We’ve talked about who we are and what we offer, so today I wanted to talk a little about just why privacy is an important part of the puzzle when figuring out how to interact with your customers, especially when it comes to looking for an alternative to Google Analytics or other large-scale analytics and optimisation tools.
Thinking about privacy can results in somewhat of a double standard for many people.
While most agree that personal privacy is important, when it comes to our businesses or even communities that we are part of, privacy can be a tougher sell.
This is mostly because we operate under the idea that using privacy analytics or finding alternatives to Google Analytics that focus on privacy is somehow making a sacrifice, that the privacy we seek as consumers is somehow a barrier in the business world.
In short, people labour under the idea that the less data we have on your customers, the less appealing you can make our products.
This doesn’t have to be the case though. There's always a balance to be struck. Seeing privacy as an always negative thing is a very limited, short-term method of thinking about privacy that’s sprung up mostly as a kneejerk response to regulations like the GDPR.
Privacy isn’t a zero-sum game where you have to sacrifice your web analytics or customer interactions at the altar of the GDPR or CCPA.
The GDPR and similar regulations have been widely reported as a burden for businesses. And for massive businesses with millions of customers that are unable to move quickly, there’s no denying that it’s forced large-scale systemic change, and that change can be very expensive.
But for smaller companies, and those starting up today, being able to move quickly on privacy and provide a transparent experience for their customers can actually be a major competitive advantage.
For most small to medium sized business, the webs ‘default’ analytic tracking software, Google Analytics, along with most major analysis and optimisation tools, are incredible overkill from both a practical and privacy perspective.
For many sites, a move towards a more consumer friendly privacy focused analytics system or CRM has been eye opening in just how much of an unmanageable mess these tools have become.
In a study conducted in 2018 by Evidon over 70% of site operators surveyed said they found marketing services collecting data on their own sites that they were unaware of, and over half admitted they might be suffering from data-leakage due to third party code.
Those should be scary numbers for any business owner, but don't forget these sorts of stories can be very scary for us as consumers, too.

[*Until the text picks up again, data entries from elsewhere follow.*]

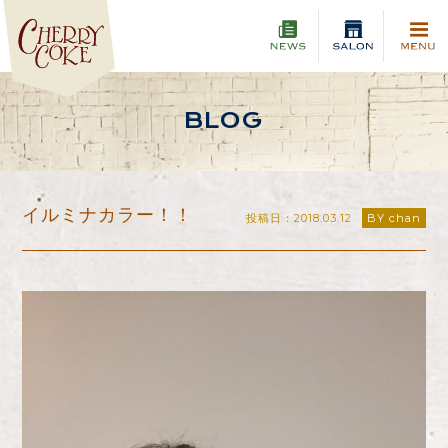
BLOG
イルミナカラー！！
投稿日：2018.03.12
BY chan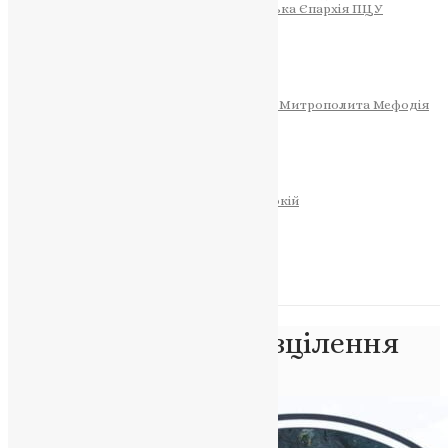
Тернопільсько-Теребовлянська Єпархія ПЦУ
СОБОР РІЗДВА ХРИСТОВОГО
Розклад Богослужінь
Тернопільська Матір Божа
Святині
МИТРОПОЛИТ МЕФОДІЙ
Фонд Пам’яті Блаженнішого Митрополита Мефодія
Історія
ЦЕРКОВНИЙ КАЛЕНДАР
МОЛИТВА
Молитви
ОНЛАЙН ПОСЛУГИ
Записки за здоров’я та за упокій
Запалити свічку
НОВИНИ
Позначка:
фізичне зцілення
Головна
>
фізичне зцілення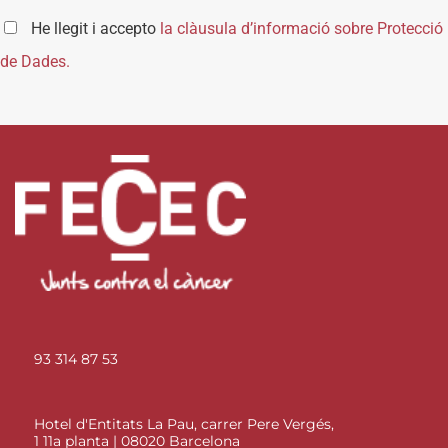
He llegit i accepto
la clàusula d’informació sobre Protecció
de Dades.
93 314 87 53
Hotel d'Entitats La Pau, carrer Pere Vergés,
1 11a planta | 08020 Barcelona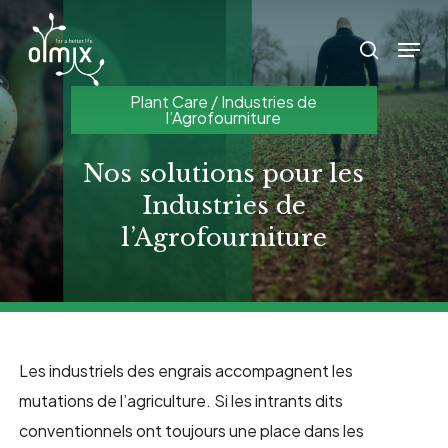
Skip
Menu
to
search
main
Plant Care / Industries de
content
l’Agrofourniture
Nos solutions pour les
Industries de
l’Agrofourniture
Les industriels des engrais accompagnent les
mutations de l’agriculture. Si les intrants dits
conventionnels ont toujours une place dans les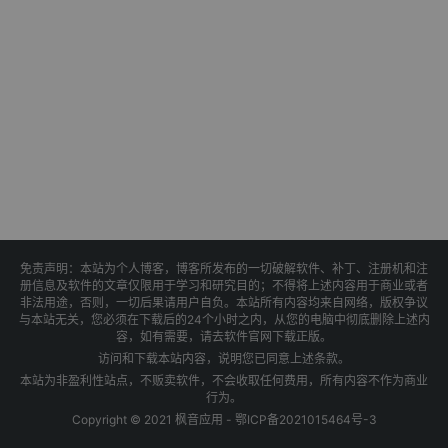
免责声明：本站为个人博客，博客所发布的一切破解软件、补丁、注册机和注
册信息及软件的文章仅限用于学习和研究目的；不得将上述内容用于商业或者
非法用途，否则，一切后果请用户自负。本站所有内容均来自网络，版权争议
与本站无关，您必须在下载后的24个小时之内，从您的电脑中彻底删除上述内
容，如有需要，请去软件官网下载正版。
访问和下载本站内容，说明您已同意上述条款。
本站为非盈利性站点，不贩卖软件，不会收取任何费用，所有内容不作为商业
行为。
Copyright © 2021 枫音应用 -
鄂ICP备2021015464号-3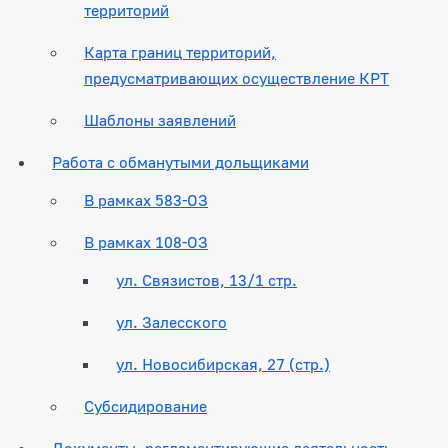
территорий
Карта границ территорий,
предусматривающих осуществление КРТ
Шаблоны заявлений
Работа с обманутыми дольщиками
В рамках 583-ОЗ
В рамках 108-ОЗ
ул. Связистов, 13/1 стр.
ул. Залесского
ул. Новосибирская, 27 (стр.)
Субсидирование
Документы, регламентирующие деятельность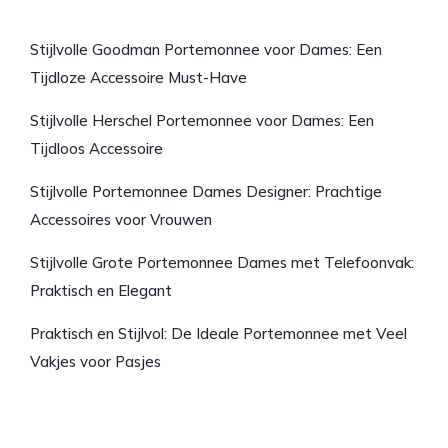
Laatste artikelen
Stijlvolle Goodman Portemonnee voor Dames: Een
Tijdloze Accessoire Must-Have
Stijlvolle Herschel Portemonnee voor Dames: Een
Tijdloos Accessoire
Stijlvolle Portemonnee Dames Designer: Prachtige
Accessoires voor Vrouwen
Stijlvolle Grote Portemonnee Dames met Telefoonvak:
Praktisch en Elegant
Praktisch en Stijlvol: De Ideale Portemonnee met Veel
Vakjes voor Pasjes
Laatste reacties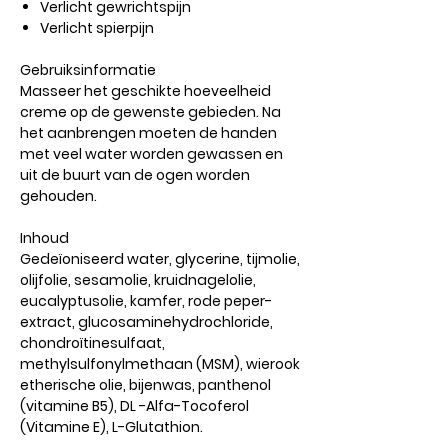
Verlicht gewrichtspijn
Verlicht spierpijn
Gebruiksinformatie
Masseer het geschikte hoeveelheid
creme op de gewenste gebieden. Na
het aanbrengen moeten de handen
met veel water worden gewassen en
uit de buurt van de ogen worden
gehouden.
Inhoud
Gedeïoniseerd water, glycerine, tijmolie,
olijfolie, sesamolie, kruidnagelolie,
eucalyptusolie, kamfer, rode peper-
extract, glucosaminehydrochloride,
chondroïtinesulfaat,
methylsulfonylmethaan (MSM), wierook
etherische olie, bijenwas, panthenol
(vitamine B5), DL -Alfa-Tocoferol
(Vitamine E), L-Glutathion.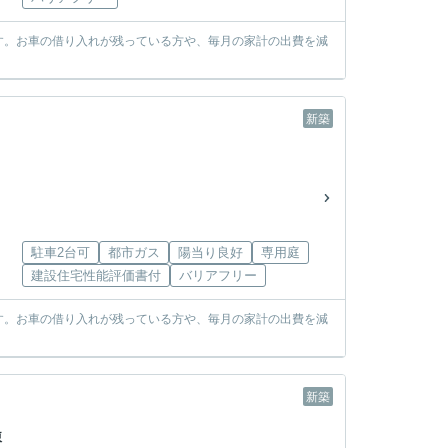
す。お車の借り入れが残っている方や、毎月の家計の出費を減
新築
駐車2台可
都市ガス
陽当り良好
専用庭
建設住宅性能評価書付
バリアフリー
す。お車の借り入れが残っている方や、毎月の家計の出費を減
新築
棟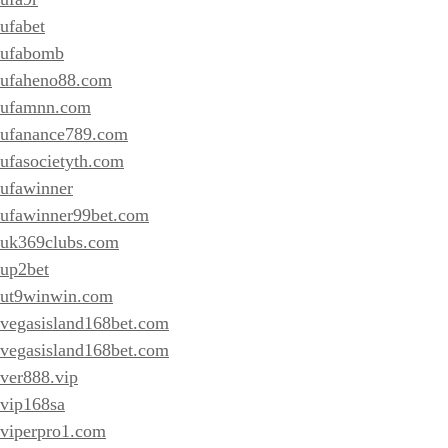
ufabet
ufabomb
ufaheno88.com
ufamnn.com
ufanance789.com
ufasocietyth.com
ufawinner
ufawinner99bet.com
uk369clubs.com
up2bet
ut9winwin.com
vegasisland168bet.com
vegasisland168bet.com
ver888.vip
vip168sa
viperpro1.com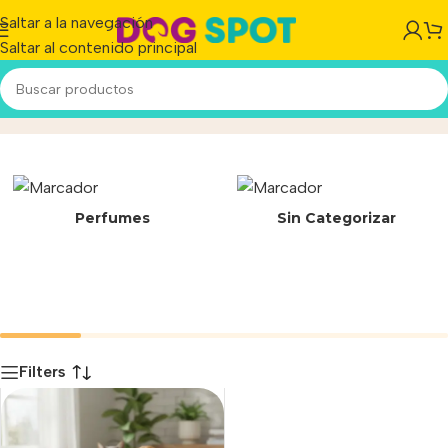
Saltar a la navegación
Saltar al contenido principal
GreenLine Probiotics
Inicio
/
Producto
Perfumes
Sin Categorizar
Filters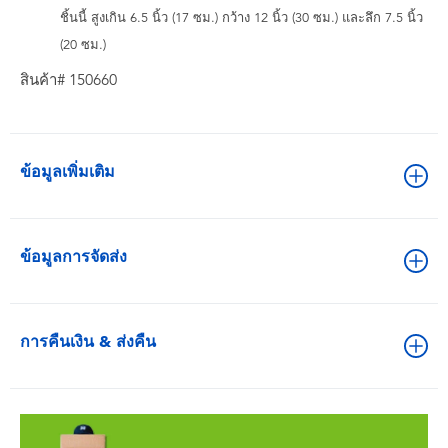
ชิ้นนี้ สูงเกิน 6.5 นิ้ว (17 ซม.) กว้าง 12 นิ้ว (30 ซม.) และลึก 7.5 นิ้ว
(20 ซม.)
สินค้า# 150660
ข้อมูลเพิ่มเติม
ข้อมูลการจัดส่ง
การคืนเงิน & ส่งคืน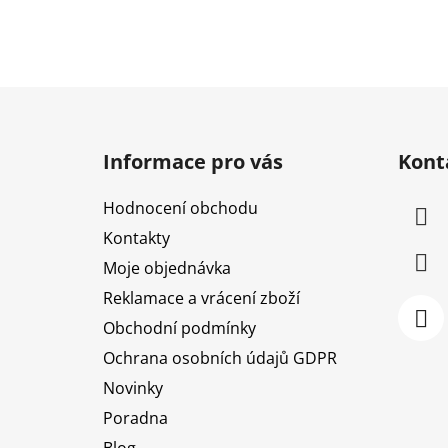
Z
á
Informace pro vás
Kont
p
a
Hodnocení obchodu
t
Kontakty
í
Moje objednávka
Reklamace a vrácení zboží
Obchodní podmínky
Ochrana osobních údajů GDPR
Novinky
Poradna
Blog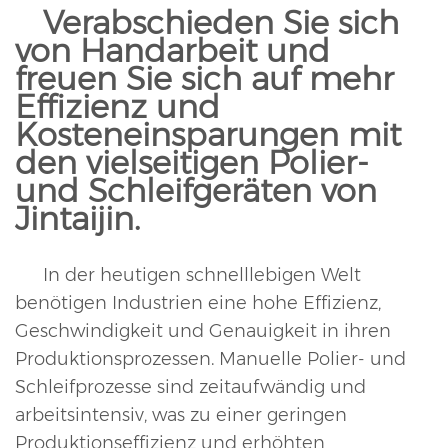
Verabschieden Sie sich
von Handarbeit und
freuen Sie sich auf mehr
Effizienz und
Kosteneinsparungen mit
den vielseitigen Polier-
und Schleifgeräten von
Jintaijin.
In der heutigen schnelllebigen Welt
benötigen Industrien eine hohe Effizienz,
Geschwindigkeit und Genauigkeit in ihren
Produktionsprozessen. Manuelle Polier- und
Schleifprozesse sind zeitaufwändig und
arbeitsintensiv, was zu einer geringen
Produktionseffizienz und erhöhten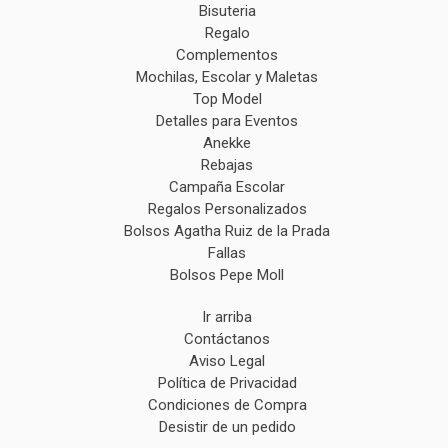
Bisuteria
Regalo
Complementos
Mochilas, Escolar y Maletas
Top Model
Detalles para Eventos
Anekke
Rebajas
Campaña Escolar
Regalos Personalizados
Bolsos Agatha Ruiz de la Prada
Fallas
Bolsos Pepe Moll
Ir arriba
Contáctanos
Aviso Legal
Política de Privacidad
Condiciones de Compra
Desistir de un pedido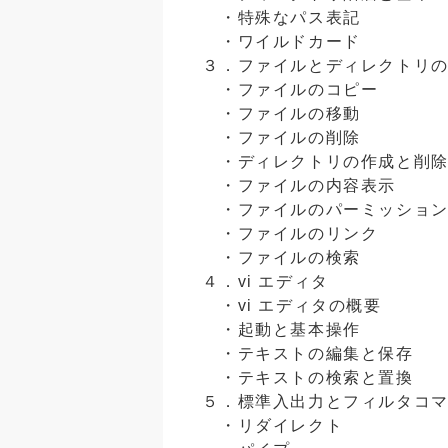
・特殊なパス表記
・ワイルドカード
３．ファイルとディレクトリ
・ファイルのコピー
・ファイルの移動
・ファイルの削除
・ディレクトリの作成と削
・ファイルの内容表示
・ファイルのパーミッショ
・ファイルのリンク
・ファイルの検索
４．vi エディタ
・vi エディタの概要
・起動と基本操作
・テキストの編集と保存
・テキストの検索と置換
５．標準入出力とフィルタコ
・リダイレクト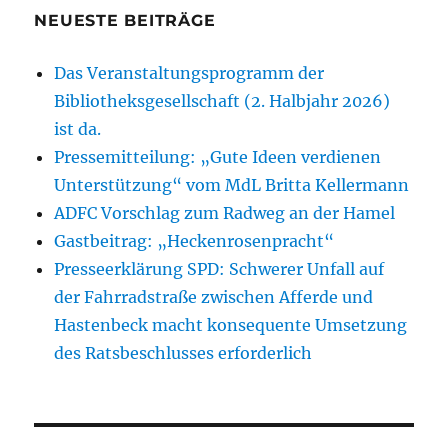
Landratsposten
NEUESTE BEITRÄGE
der
SPD
Das Veranstaltungsprogramm der
Mitgliederversammlung
vorgeschlagen.
Bibliotheksgesellschaft (2. Halbjahr 2026)
ist da.
Pressemitteilung: „Gute Ideen verdienen
Unterstützung“ vom MdL Britta Kellermann
ADFC Vorschlag zum Radweg an der Hamel
Gastbeitrag: „Heckenrosenpracht“
Presseerklärung SPD: Schwerer Unfall auf
der Fahrradstraße zwischen Afferde und
Hastenbeck macht konsequente Umsetzung
des Ratsbeschlusses erforderlich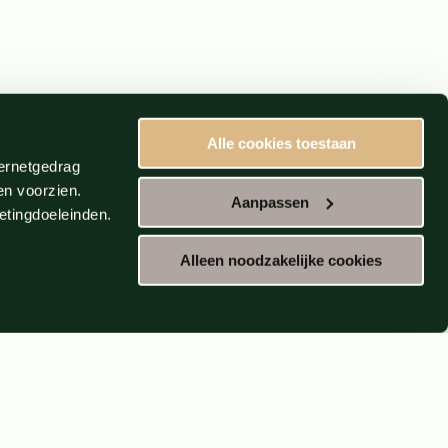
Alle cookies toestaan
ternetgedrag
en voorzien.
Aanpassen
etingdoeleinden.
Alleen noodzakelijke cookies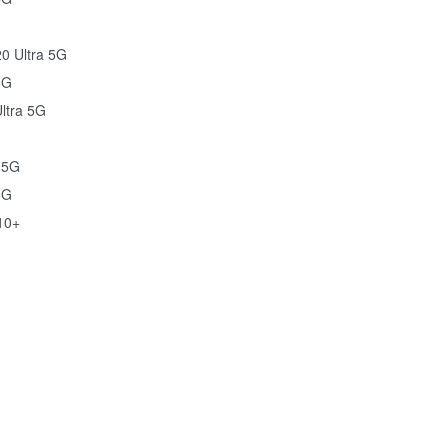
0 Ultra 5G
5G
ltra 5G
 5G
5G
10+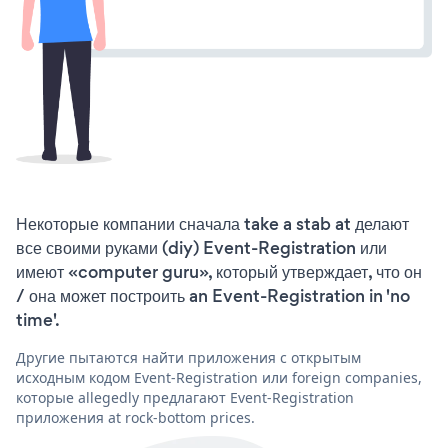
Некоторые компании сначала take a stab at делают
все своими руками (diy) Event-Registration или
имеют «computer guru», который утверждает, что он
/ она может построить an Event-Registration in 'no
time'.
Другие пытаются найти приложения с открытым
исходным кодом Event-Registration или foreign companies,
которые allegedly предлагают Event-Registration
приложения at rock-bottom prices.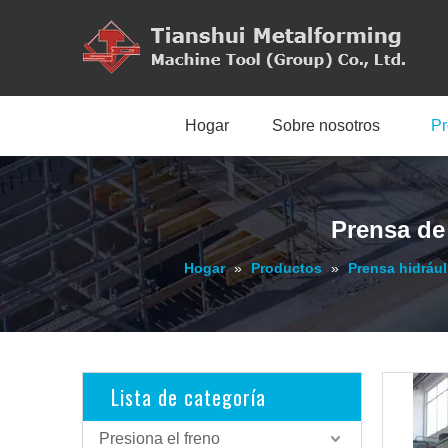
Hogar
Sobre nosotros
Pr
Prensa de
Hogar
»
Productos
»
Prensa hidrául
Lista de categoría
Presiona el freno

It should be obvious in 2021 that ethics matters to consumers. Global brands are increasing their attempts - both successfully and unsuccessfully - to align themselves with major causes, from ending racial inequality to eradicating world hunger.
It might sound cynical, but you wouldn’t see Fortune 500 companies entering this space and shifting focus of their marketing if it didn’t result in more sales.
It’s backed up by frequent studies that report that consumers, especially millennials and Gen Z consumers, are making more and more decisions based on what a company “stands for” rather than simply on product and price.
'Brand Purpose' might seem like a somewhat spurious term, but if it it's coupled with actual, actionable changes like moving towards a more privacy based tracking software and then being able to turn off cookie notices - can also be a way for you to stand out in a crowded marketplace.
Showing that you care about your customers privacy is one way of developing a sense of ethical purpose, and importantly, it’s one that comes at practically no real cost to you. There's no increased raw material cost, no expensive change of suppliers, not even a cost increased customer service. When it goes to using a privacy alternative to Google Analytics, it's just a simple piece of web code.
It's simply another area where the barrier between you and your customers has been lessened, and that's alaways a good thing.
The only thing you lose is some data you probably didn’t need, that you may well have had to have done without due to impending regulations anyway.
It’s always better to move first on matters like consumer privacy than wait until the law forces you to make changes. The end resul may be similar, but being proactive comes with a net positive relationship with your consumers at practically no cost.